THOMAS TRAXLER Wenn wir etwas Neues kaufen, dann machen wir das sehr bewusst. Außerdem gehen meine Partnerin Katharina Mischer und ich gerne auf den Flohmarkt und kaufen dort Möbel ein, die wir dann entsprechend unseren Bedürfnissen umbauen.
GEORG STADLHOFER Ich habe zwei Kinder mit fünf und zwei Jahren, und ein drittes ist im Anmarsch. Wir kaufen Kleidung, Spielzeug und Kinderwagen gebraucht oder bekommen sie geschenkt, und wir schenken sie danach auch wieder weiter. Außerdem habe ich mich sehr gefreut, als ich vor einigen Monaten im Supermarkt das Gütesiegel Cradle to Cradle schon auf einigen Produkten entdeckt habe. Großartig, dass das Thema nun auch beim Konsumenten angekommen ist.

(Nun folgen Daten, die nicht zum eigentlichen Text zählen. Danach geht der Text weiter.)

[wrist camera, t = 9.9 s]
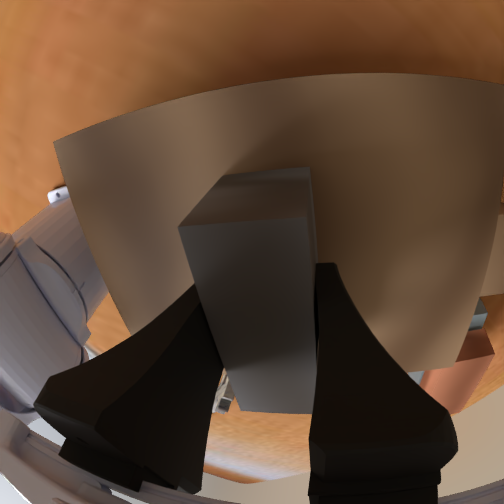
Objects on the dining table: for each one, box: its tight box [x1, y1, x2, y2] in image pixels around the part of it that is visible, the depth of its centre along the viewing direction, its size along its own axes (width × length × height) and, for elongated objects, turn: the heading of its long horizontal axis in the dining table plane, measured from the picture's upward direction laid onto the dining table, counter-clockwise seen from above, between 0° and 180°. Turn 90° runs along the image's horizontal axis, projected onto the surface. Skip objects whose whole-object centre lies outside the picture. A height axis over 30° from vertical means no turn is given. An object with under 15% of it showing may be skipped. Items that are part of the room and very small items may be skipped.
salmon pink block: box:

Und im beruflichen Kontext?
STADLHOFER Das Umdenken hat bereits vor einigen Jahren eingesetzt, Kreislaufwirtschaft ist zu einem Begriff geworden. Das sehe ich bei uns und unseren Kollegen und Kolleginnen, allerdings ist bisher noch viel zu wenig passiert. Und da spreche ich sowohl von Drees & Sommer als auch von der Bauund Immobilienbranche ganz allgemein. Aber es führt kein Weg daran vorbei.
TRAXLER Ich sehe unseren beruflichen, professionellen Beitrag vor allem in der Vermittlung und Kommunikation. Wir haben beispielsweise das MAK Design Lab gestaltet und kuratiert, und da spielt Cradle to Cradle immer wieder eine Rolle. Bei unseren Projekten, Produkten und Materialien bemühen wir uns sehr, eine ökologisch richtige Auswahl zu treffen.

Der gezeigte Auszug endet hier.